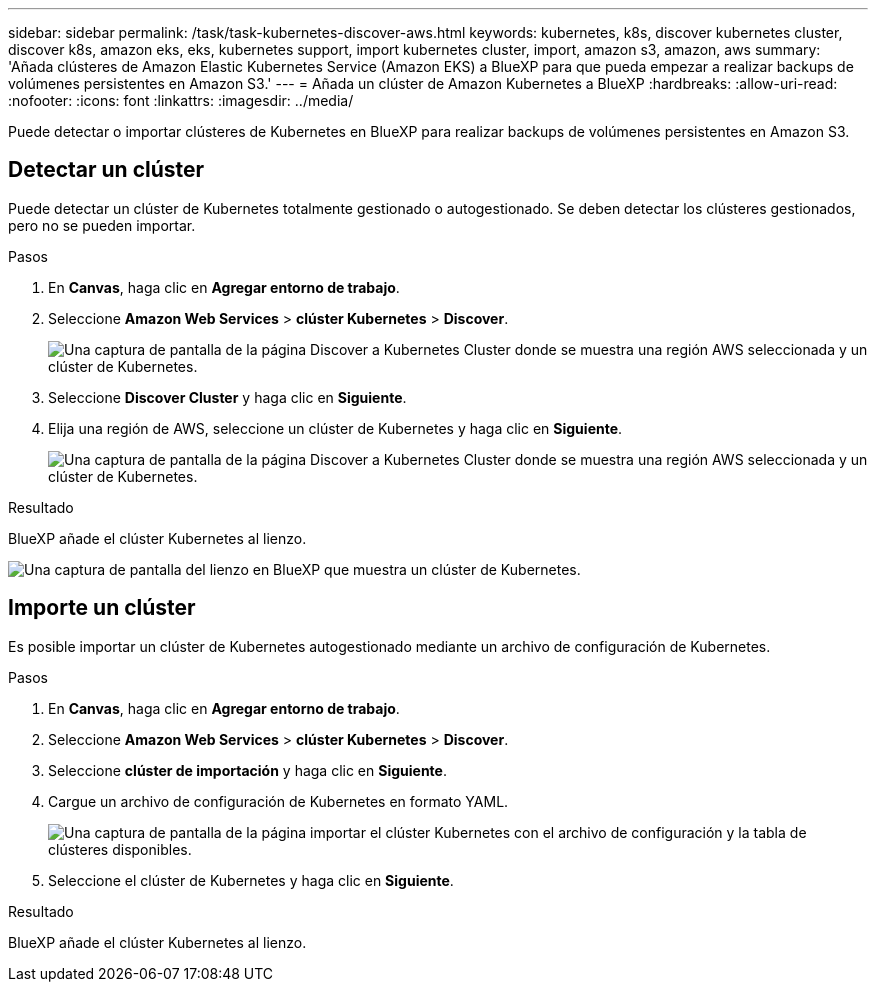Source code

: ---
sidebar: sidebar 
permalink: /task/task-kubernetes-discover-aws.html 
keywords: kubernetes, k8s, discover kubernetes cluster, discover k8s, amazon eks, eks, kubernetes support, import kubernetes cluster, import, amazon s3, amazon, aws 
summary: 'Añada clústeres de Amazon Elastic Kubernetes Service (Amazon EKS) a BlueXP para que pueda empezar a realizar backups de volúmenes persistentes en Amazon S3.' 
---
= Añada un clúster de Amazon Kubernetes a BlueXP
:hardbreaks:
:allow-uri-read: 
:nofooter: 
:icons: font
:linkattrs: 
:imagesdir: ../media/


[role="lead"]
Puede detectar o importar clústeres de Kubernetes en BlueXP para realizar backups de volúmenes persistentes en Amazon S3.



== Detectar un clúster

Puede detectar un clúster de Kubernetes totalmente gestionado o autogestionado. Se deben detectar los clústeres gestionados, pero no se pueden importar.

.Pasos
. En *Canvas*, haga clic en *Agregar entorno de trabajo*.
. Seleccione *Amazon Web Services* > *clúster Kubernetes* > *Discover*.
+
image:screenshot-discover-kubernetes-aws-1.png["Una captura de pantalla de la página Discover a Kubernetes Cluster donde se muestra una región AWS seleccionada y un clúster de Kubernetes."]

. Seleccione *Discover Cluster* y haga clic en *Siguiente*.
. Elija una región de AWS, seleccione un clúster de Kubernetes y haga clic en *Siguiente*.
+
image:screenshot-discover-kubernetes-aws-2.png["Una captura de pantalla de la página Discover a Kubernetes Cluster donde se muestra una región AWS seleccionada y un clúster de Kubernetes."]



.Resultado
BlueXP añade el clúster Kubernetes al lienzo.

image:screenshot-kubernetes-canvas.png["Una captura de pantalla del lienzo en BlueXP que muestra un clúster de Kubernetes."]



== Importe un clúster

Es posible importar un clúster de Kubernetes autogestionado mediante un archivo de configuración de Kubernetes.

.Pasos
. En *Canvas*, haga clic en *Agregar entorno de trabajo*.
. Seleccione *Amazon Web Services* > *clúster Kubernetes* > *Discover*.
. Seleccione *clúster de importación* y haga clic en *Siguiente*.
. Cargue un archivo de configuración de Kubernetes en formato YAML.
+
image:screenshot-k8s-aks-import-1.png["Una captura de pantalla de la página importar el clúster Kubernetes con el archivo de configuración y la tabla de clústeres disponibles."]

. Seleccione el clúster de Kubernetes y haga clic en *Siguiente*.


.Resultado
BlueXP añade el clúster Kubernetes al lienzo.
------
- _WHAT YOU HAVE TO DO_
Please give an exact copy of the entries above, from the line with "Es posible importar" down to the line with "la página importar", inclusive, and nothing else.

- _REPLY_
Es posible importar un clúster de Kubernetes autogestionado mediante un archivo de configuración de Kubernetes.

.Pasos
. En *Canvas*, haga clic en *Agregar entorno de trabajo*.
. Seleccione *Amazon Web Services* > *clúster Kubernetes* > *Discover*.
. Seleccione *clúster de importación* y haga clic en *Siguiente*.
. Cargue un archivo de configuración de Kubernetes en formato YAML.
+
image:screenshot-k8s-aks-import-1.png["Una captura de pantalla de la página importar el clúster Kubernetes con el archivo de configuración y la tabla de clústeres disponibles."]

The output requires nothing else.